Shannon and Garak both operate in the AI security space but target fundamentally different attack surfaces. Shannon is an autonomous penetration testing agent that attacks web applications and APIs — finding SQL injection, XSS, authentication bypasses, and other traditional vulnerabilities using AI-powered reasoning. Garak tests the LLM models themselves — probing for prompt injection susceptibility, jailbreak vectors, toxic output generation, and data leakage. Understanding which layer of security you need to address determines which tool to deploy.
Shannon's approach mimics a skilled human pentester. Its multi-agent pipeline performs reconnaissance to map the application's attack surface, analyzes potential vulnerability points, attempts exploitation to confirm findings, and generates detailed reports with reproduction steps. Built on Anthropic's Agent SDK with Playwright for browser interaction, it interacts with applications the way a real attacker would — navigating forms, submitting payloads, and observing responses. Its 96.15 percent success rate on the XBOW benchmark significantly exceeds industry averages.
Garak operates at the model layer. It sends adversarial prompts to LLMs and evaluates the responses for undesirable behaviors — does the model leak training data, can it be coerced into generating harmful content, does it follow system prompt instructions when confronted with jailbreak attempts. The probe library covers dozens of attack categories including encoding-based bypasses, multi-turn manipulation, and role-playing exploits. This is essential for teams deploying LLM-powered features who need to understand their model's failure modes.

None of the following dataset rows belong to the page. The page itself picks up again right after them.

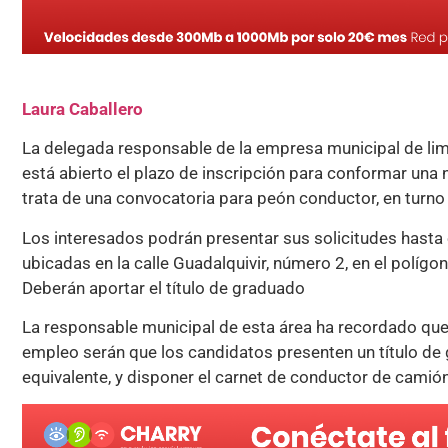
Laura Caballero
La delegada responsable de la empresa municipal de lim
está abierto el plazo de inscripción para conformar un
trata de una convocatoria para peón conductor, en turno 
Los interesados podrán presentar sus solicitudes hasta 
ubicadas en la calle Guadalquivir, número 2, en el polígon
Deberán aportar el título de graduado
La responsable municipal de esta área ha recordado que
empleo serán que los candidatos presenten un título de
equivalente, y disponer el carnet de conductor de camión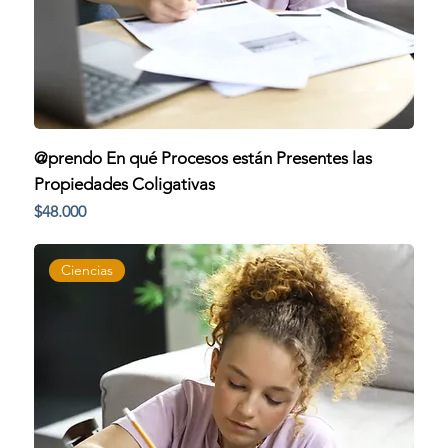
@prendo En qué Procesos están Presentes las
Propiedades Coligativas
Precio
$48.000
Ciencias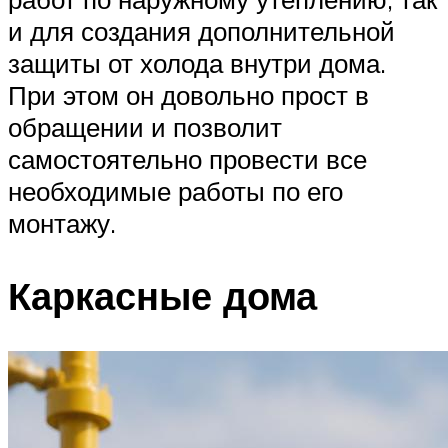
и для создания дополнительной
защиты от холода внутри дома.
При этом он довольно прост в
обращении и позволит
самостоятельно провести все
необходимые работы по его
монтажу.
Каркасные дома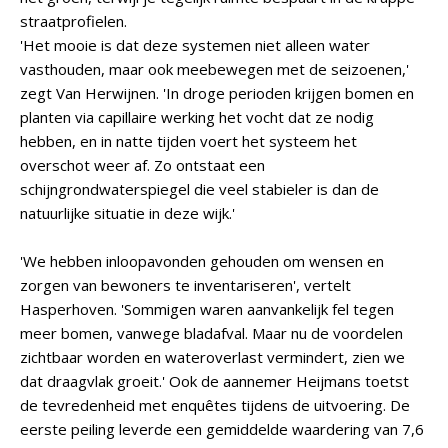
straatprofielen.
'Het mooie is dat deze systemen niet alleen water
vasthouden, maar ook meebewegen met de seizoenen,'
zegt Van Herwijnen. 'In droge perioden krijgen bomen en
planten via capillaire werking het vocht dat ze nodig
hebben, en in natte tijden voert het systeem het
overschot weer af. Zo ontstaat een
schijngrondwaterspiegel die veel stabieler is dan de
natuurlijke situatie in deze wijk.'
'We hebben inloopavonden gehouden om wensen en
zorgen van bewoners te inventariseren', vertelt
Hasperhoven. 'Sommigen waren aanvankelijk fel tegen
meer bomen, vanwege bladafval. Maar nu de voordelen
zichtbaar worden en wateroverlast vermindert, zien we
dat draagvlak groeit.' Ook de aannemer Heijmans toetst
de tevredenheid met enquêtes tijdens de uitvoering. De
eerste peiling leverde een gemiddelde waardering van 7,6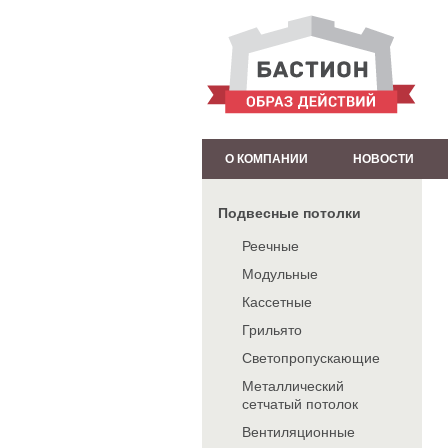
О КОМПАНИИ
НОВОСТИ
Подвесные потолки
Реечные
Модульные
Кассетные
Грильято
Светопропускающие
Металлический
сетчатый потолок
Вентиляционные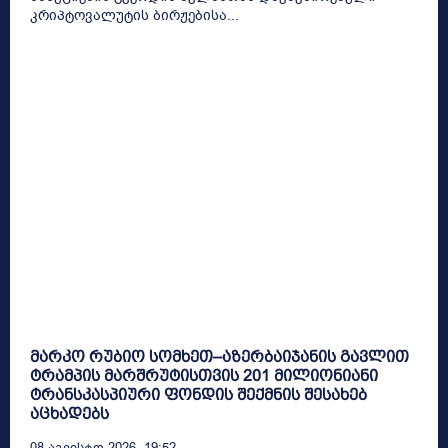
კრიპტოვალუტის ბირჟებისა...
მარკო რუბიო სომხეთ–აზერბაიჯანის გავლით
ტრამპის მარშრუტისთვის 201 მილიონიანი
ტრანსკასპიური ფონდის შექმნის შესახებ
აცხადებს
08 Აგვისტო 2026, 19:52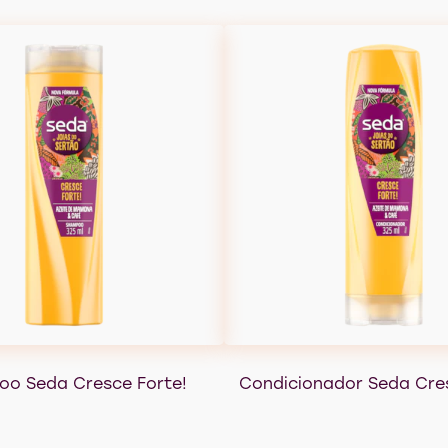
o Seda Cresce Forte!
Condicionador Seda Cres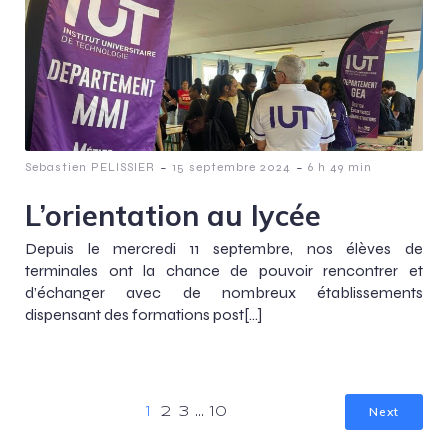
-
-
Sebastien PELISSIER
15 septembre 2024
6 h 49 min
L’orientation au lycée
Depuis le mercredi 11 septembre, nos élèves de
terminales ont la chance de pouvoir rencontrer et
d’échanger avec de nombreux établissements
dispensant des formations post[…]
Next
1
2
3
…
10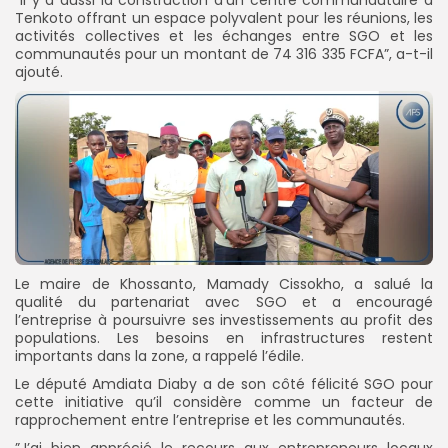
Tenkoto offrant un espace polyvalent pour les réunions, les
activités collectives et les échanges entre SGO et les
communautés pour un montant de 74 316 335 FCFA”, a-t-il
ajouté.
Le maire de Khossanto, Mamady Cissokho, a salué la
qualité du partenariat avec SGO et a encouragé
l’entreprise à poursuivre ses investissements au profit des
populations. Les besoins en infrastructures restent
importants dans la zone, a rappelé l’édile.
Le député Amdiata Diaby a de son côté félicité SGO pour
cette initiative qu’il considère comme un facteur de
rapprochement entre l’entreprise et les communautés.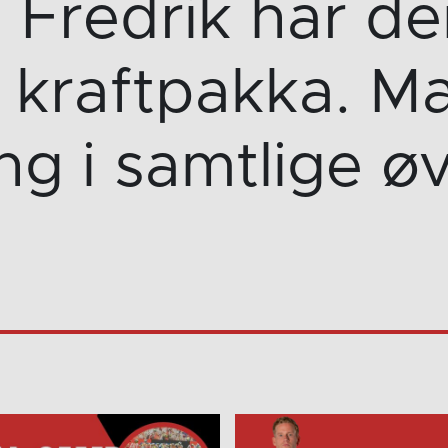
Fredrik har de
e kraftpakka. Ma
g i samtlige øve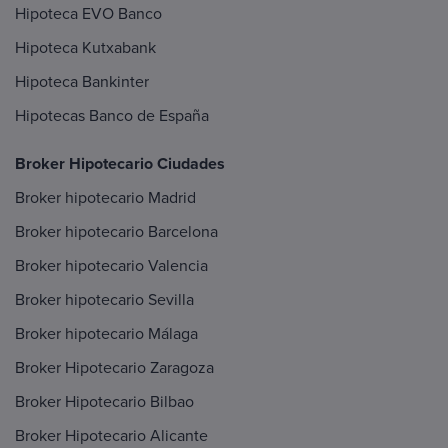
Hipoteca EVO Banco
Hipoteca Kutxabank
Hipoteca Bankinter
Hipotecas Banco de España
Broker Hipotecario Ciudades
Broker hipotecario Madrid
Broker hipotecario Barcelona
Broker hipotecario Valencia
Broker hipotecario Sevilla
Broker hipotecario Málaga
Broker Hipotecario Zaragoza
Broker Hipotecario Bilbao
Broker Hipotecario Alicante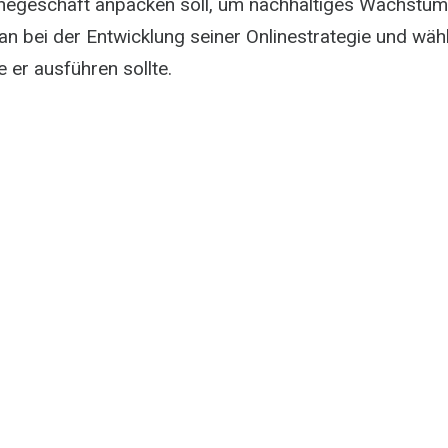
inegeschäft anpacken soll, um nachhaltiges Wachstum 
an bei der Entwicklung seiner Onlinestrategie und wähl
e er ausführen sollte.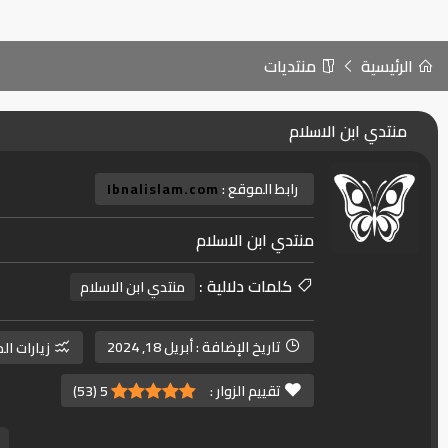
الرئيسية
منتديات
منتدي ابن الاسلام
رابط الموقع :
Ibnalislam.com
منتدي ابن الاسلام
كلمات دلالية :
منتدي ابن الاسلام
تاريخ الإضافة :
أبريل 18, 2024
زيارات ال
تقييم الزوار :
5
(
53
)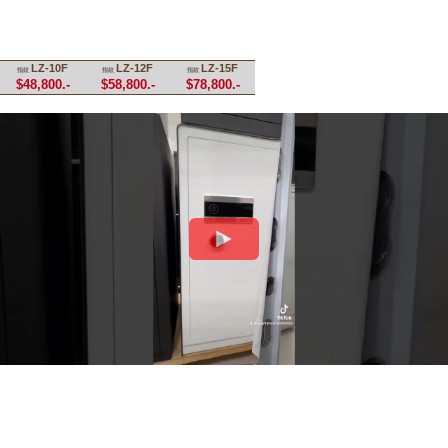
LZ-10F
LZ-12F
LZ-15F
指紋
指紋
指紋
$48,800.-
$58,800.-
$78,800.-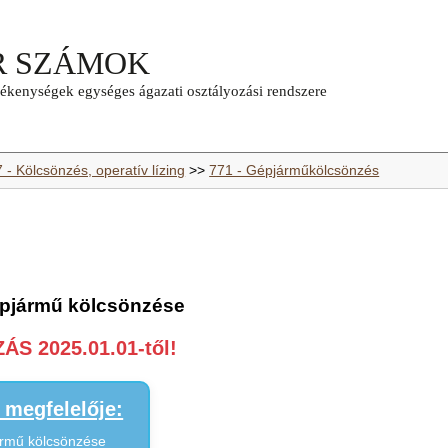
 - Kölcsönzés, operatív lízing
>>
771 - Gépjárműkölcsönzés
épjármű kölcsönzése
S 2025.01.01-től!
megfelelője:
ármű kölcsönzése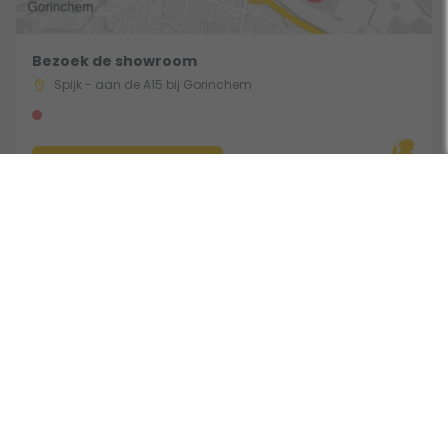
Bezoek de showroom
Spijk - aan de A15 bij Gorinchem
Route & Openingstijden
Gebruik een filter
Volg ons:
Beoordeeld door klanten met een 9,0 uit 30762 beoordelingen •
Onderdeel van Toppy B.V. • Alle prijzen zijn inclusief BTW •
Copyright 2006 - 2026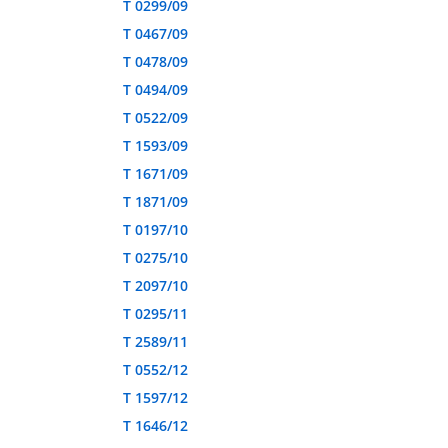
T 0299/09
T 0467/09
T 0478/09
T 0494/09
T 0522/09
T 1593/09
T 1671/09
T 1871/09
T 0197/10
T 0275/10
T 2097/10
T 0295/11
T 2589/11
T 0552/12
T 1597/12
T 1646/12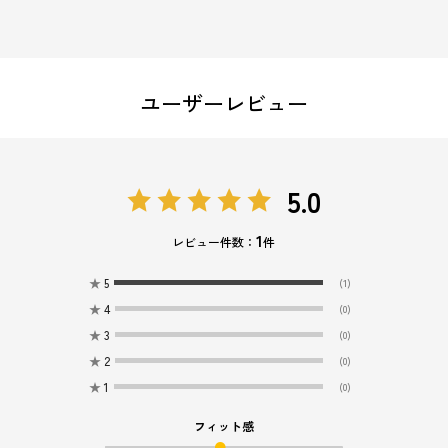
ユーザーレビュー
5.0
1
レビュー件数：
件
★
5
(1)
★
4
(0)
★
3
(0)
★
2
(0)
★
1
(0)
フィット感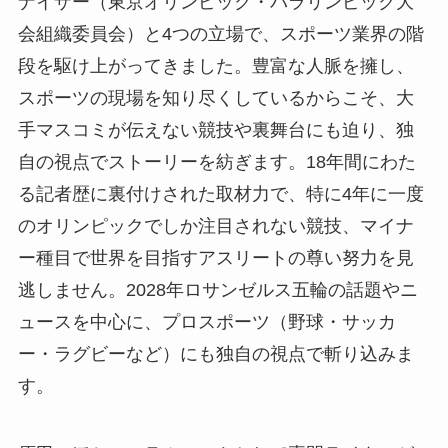
ナイザー（東京オリンピック・パラリンピック大
会組織委員会）と4つの立場で、スポーツ業界の階
段を駆け上がってきました。豊富な人脈を擁し、
スポーツの現場を知り尽くしているからこそ、大
手マスコミが伝えない競技や裏舞台にも迫り、独
自の視点でストーリーを紡ぎます。18年間にわた
る記者歴に裏付けされた取材力で、特に4年に一度
のオリンピックでしか注目されない競技、マイナ
ー種目で世界を目指すアスリートの尊い努力を見
逃しません。2028年ロサンゼルス五輪の話題やニ
ュースを中心に、プロスポーツ（野球・サッカ
ー・ラグビーなど）にも独自の視点で斬り込みま
す。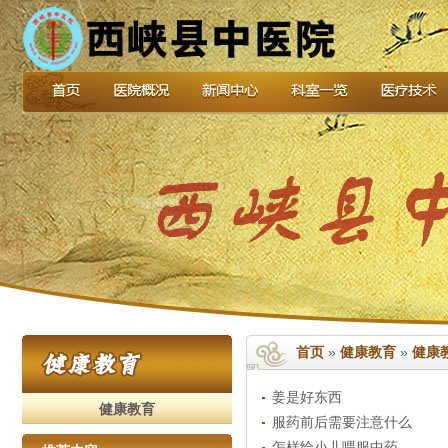
首页
»
健康教育
»
健康
姜是好东西
健康教育
服药前后需要注意什么
怎样给小儿喂服中药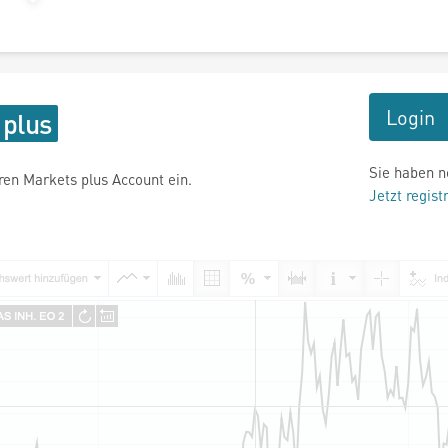
Login
Sie haben n
hren Markets plus Account ein.
Jetzt regist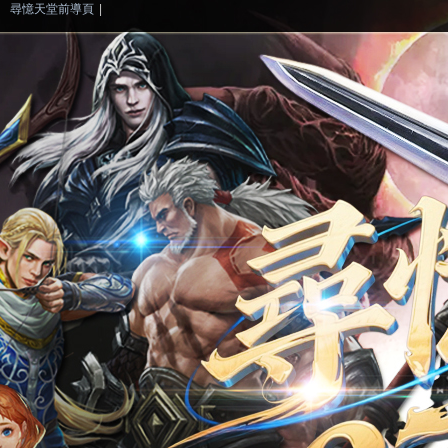
尋憶天堂前導頁
|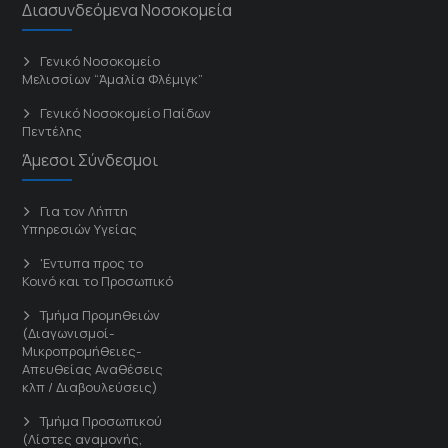
Διασυνδεόμενα Νοσοκομεία
Γενικό Νοσοκομείο
Μελισσίων “Άμαλία Φλέμιγκ”
Γενικό Νοσοκομείο Παίδων
Πεντέλης
Άμεσοι Σύνδεσμοι
Για τον Λήπτη
Υπηρεσιών Υγείας
'Εντυπα προς το
Κοινό και το Προσωπικό
Τμήμα Προμηθειών
(Διαγωνισμοί-
Μικροπρομήθειες-
Απευθείας Αναθέσεις
κλπ / Διαβουλεύσεις)
Τμήμα Προσωπικού
(Λίστες αναμονής,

The technical stacks reflect their different targets. Shannon requires a Temporal cluster for durable workflow execution and Playwright for browser automation — it needs to interact with running web applications over HTTP. Garak is a Python package that sends API calls to LLM providers — it needs only network access to the model endpoint. Shannon's infrastructure requirements are heavier, but its testing is more comprehensive for application-level security.
Pricing models differ accordingly. Shannon Lite is open source under AGPL-3.0 but costs approximately fifty dollars per run in LLM API fees since it uses Claude for reasoning through complex attack scenarios. Garak is fully open source and significantly cheaper to run since its probes are predefined adversarial prompts rather than open-ended reasoning tasks. For budget-constrained teams, Garak provides immediate value at lower cost.
Discovery capability illustrates the difference. Shannon has found seven zero-day vulnerabilities in real-world applications — novel bugs that were not in any existing vulnerability database. Garak discovers whether known categories of model vulnerabilities affect your specific deployment. Shannon finds unknown unknowns at the application level; Garak confirms known unknowns at the model level.